Note here (as with all the rest of this rigging) that I’m leaving all of the lashings and ends loose until later when I’ll properly situate the yard, tighten all the rigging, and tie off all the loose ends. The yard lifts are 2″ (.25 mm scaled) lines that begin with eye splices that are looped over the end of the yard to the horses then run forward through the thimbles at the end of the jib boom and back down aft and belay to the bollard timber heads.

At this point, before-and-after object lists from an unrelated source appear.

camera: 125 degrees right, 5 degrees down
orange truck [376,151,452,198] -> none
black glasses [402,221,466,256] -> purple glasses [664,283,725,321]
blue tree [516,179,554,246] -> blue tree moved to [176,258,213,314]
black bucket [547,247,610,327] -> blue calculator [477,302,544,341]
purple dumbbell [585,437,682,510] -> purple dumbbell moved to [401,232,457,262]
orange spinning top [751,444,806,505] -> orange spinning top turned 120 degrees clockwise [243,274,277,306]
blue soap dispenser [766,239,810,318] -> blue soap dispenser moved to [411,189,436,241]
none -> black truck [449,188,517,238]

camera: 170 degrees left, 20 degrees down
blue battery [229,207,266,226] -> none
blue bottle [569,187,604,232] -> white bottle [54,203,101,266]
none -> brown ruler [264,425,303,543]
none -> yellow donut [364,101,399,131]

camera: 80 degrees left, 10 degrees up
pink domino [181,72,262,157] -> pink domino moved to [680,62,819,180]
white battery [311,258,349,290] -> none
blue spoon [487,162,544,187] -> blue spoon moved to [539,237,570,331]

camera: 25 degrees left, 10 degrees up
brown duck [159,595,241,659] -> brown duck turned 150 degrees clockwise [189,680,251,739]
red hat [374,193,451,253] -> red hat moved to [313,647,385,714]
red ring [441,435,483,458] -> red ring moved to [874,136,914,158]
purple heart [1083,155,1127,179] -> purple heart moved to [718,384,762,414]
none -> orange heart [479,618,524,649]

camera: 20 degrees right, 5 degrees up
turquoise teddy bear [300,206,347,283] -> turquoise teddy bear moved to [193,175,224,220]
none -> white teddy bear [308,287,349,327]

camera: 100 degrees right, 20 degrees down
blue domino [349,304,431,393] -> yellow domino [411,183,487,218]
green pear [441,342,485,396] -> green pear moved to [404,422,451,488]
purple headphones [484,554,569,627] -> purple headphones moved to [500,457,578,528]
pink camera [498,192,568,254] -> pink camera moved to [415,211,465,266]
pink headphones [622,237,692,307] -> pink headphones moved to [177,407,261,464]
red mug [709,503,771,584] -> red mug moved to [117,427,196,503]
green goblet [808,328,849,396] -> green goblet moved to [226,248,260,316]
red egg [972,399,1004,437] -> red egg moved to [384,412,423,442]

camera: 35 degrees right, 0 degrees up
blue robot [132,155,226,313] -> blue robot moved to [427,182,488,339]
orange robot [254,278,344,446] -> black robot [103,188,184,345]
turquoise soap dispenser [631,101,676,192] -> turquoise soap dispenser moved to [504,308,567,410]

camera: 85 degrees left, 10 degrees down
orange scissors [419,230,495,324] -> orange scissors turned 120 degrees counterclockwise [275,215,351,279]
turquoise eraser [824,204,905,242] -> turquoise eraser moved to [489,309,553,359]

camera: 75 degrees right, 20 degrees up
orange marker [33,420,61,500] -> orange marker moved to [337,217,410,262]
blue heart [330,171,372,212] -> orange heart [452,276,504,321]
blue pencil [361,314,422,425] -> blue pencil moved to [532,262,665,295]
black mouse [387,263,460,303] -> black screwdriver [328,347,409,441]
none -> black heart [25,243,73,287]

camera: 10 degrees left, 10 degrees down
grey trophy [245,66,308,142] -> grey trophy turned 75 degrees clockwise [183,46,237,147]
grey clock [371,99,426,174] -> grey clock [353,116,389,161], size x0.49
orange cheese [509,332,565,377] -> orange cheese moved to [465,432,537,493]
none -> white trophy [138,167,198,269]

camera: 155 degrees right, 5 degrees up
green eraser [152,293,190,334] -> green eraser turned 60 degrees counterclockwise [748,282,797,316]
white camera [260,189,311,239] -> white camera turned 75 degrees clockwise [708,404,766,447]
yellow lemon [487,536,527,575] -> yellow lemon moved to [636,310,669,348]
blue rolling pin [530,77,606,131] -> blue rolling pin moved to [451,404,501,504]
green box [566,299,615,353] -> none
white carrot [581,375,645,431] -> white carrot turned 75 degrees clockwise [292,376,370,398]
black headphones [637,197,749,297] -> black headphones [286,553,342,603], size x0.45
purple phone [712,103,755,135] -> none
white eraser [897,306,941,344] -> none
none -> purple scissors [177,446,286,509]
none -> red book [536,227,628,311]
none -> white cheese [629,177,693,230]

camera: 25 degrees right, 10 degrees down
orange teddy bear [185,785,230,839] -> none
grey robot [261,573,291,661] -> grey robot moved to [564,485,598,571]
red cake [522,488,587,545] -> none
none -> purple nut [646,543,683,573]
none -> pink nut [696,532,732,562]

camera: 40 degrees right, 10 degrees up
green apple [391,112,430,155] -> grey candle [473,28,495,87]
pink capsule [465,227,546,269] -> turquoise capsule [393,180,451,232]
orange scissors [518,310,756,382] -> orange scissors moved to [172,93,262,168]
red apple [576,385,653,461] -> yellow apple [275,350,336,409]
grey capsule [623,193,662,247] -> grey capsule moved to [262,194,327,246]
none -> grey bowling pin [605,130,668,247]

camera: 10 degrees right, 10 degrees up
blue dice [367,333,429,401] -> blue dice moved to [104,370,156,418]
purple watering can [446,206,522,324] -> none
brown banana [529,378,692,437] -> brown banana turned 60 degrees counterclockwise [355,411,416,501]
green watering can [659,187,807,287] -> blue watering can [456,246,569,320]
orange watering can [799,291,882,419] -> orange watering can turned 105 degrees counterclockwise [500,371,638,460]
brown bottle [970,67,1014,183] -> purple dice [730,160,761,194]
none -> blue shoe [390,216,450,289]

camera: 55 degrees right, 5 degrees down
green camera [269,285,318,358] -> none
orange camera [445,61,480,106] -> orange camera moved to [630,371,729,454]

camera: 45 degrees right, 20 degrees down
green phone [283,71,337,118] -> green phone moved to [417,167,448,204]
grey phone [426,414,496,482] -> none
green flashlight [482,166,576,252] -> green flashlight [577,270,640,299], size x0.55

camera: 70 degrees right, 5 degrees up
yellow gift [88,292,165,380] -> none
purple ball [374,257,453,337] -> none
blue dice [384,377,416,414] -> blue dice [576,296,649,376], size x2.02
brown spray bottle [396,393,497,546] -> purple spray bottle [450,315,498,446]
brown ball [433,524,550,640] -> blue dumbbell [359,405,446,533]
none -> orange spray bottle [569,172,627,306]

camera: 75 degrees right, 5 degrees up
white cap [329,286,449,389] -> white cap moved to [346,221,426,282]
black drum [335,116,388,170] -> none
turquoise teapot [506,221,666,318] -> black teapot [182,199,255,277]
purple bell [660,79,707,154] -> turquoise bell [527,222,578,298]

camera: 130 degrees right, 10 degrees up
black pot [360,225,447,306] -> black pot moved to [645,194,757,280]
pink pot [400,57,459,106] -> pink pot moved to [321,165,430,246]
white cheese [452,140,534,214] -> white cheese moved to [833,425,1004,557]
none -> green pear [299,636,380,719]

The brace pendants are long strops that are eye spliced around the yards at the stop cleats then fitted with 9″ blocks (3.5 mm at scale) at their ends. The pendants help secure the yard braces which are quite long and run up the fore mast and back down to the ship and help control the turning of the yard. The center of the braces hitch around the fore stay just below the most. Each end runs down through the pendant, then back up through the inner sheeves of the outer most double block just under the fore top. They then travel down toward the deck and belay at the timber head near the belfry. 

The Jib Guy Falls start with two 8″ blocks (I’m sticking with 3.5 mm here because they’re easier to manipulate) on of which is hooked into an eyebolt on the cathead. The 1.5″ (.15 mm) fall line is belayed to a timberhead at the fo’csle and runs through the two blocks in the usual way securing them.  Another .25 mm line then runs from the outer block up through the jib guy (remember I’m using single block instead of a thimble) to loop around the end of the jib boom then back down the other side of the ship mirroring the blocks and fall line on the other side. 

Finally, the jib traveler outhaul is spliced to the ring of the jib traveler and runs up into the sheeve at the end of the jib boom just under the triple block (or triple thimble if you rigged that) and down back aft to belay to a suitable timberhead on the starboard side. It’s worth noting here than when I installed the jib traveler, I put the dang ring on the inside of the jib stay and hook, so I had to remove it, realign it, and re-rig the jib boom. Something to avoid for others.

And with that, the Spritsail Yard is rigged to the Pegasus. As I mentioned, all the ends are still loose so they can be adjusted.  This will also come in handy if I need to make any adjustments when the fore main yards go in and I need to avoid any potential fouling of lines.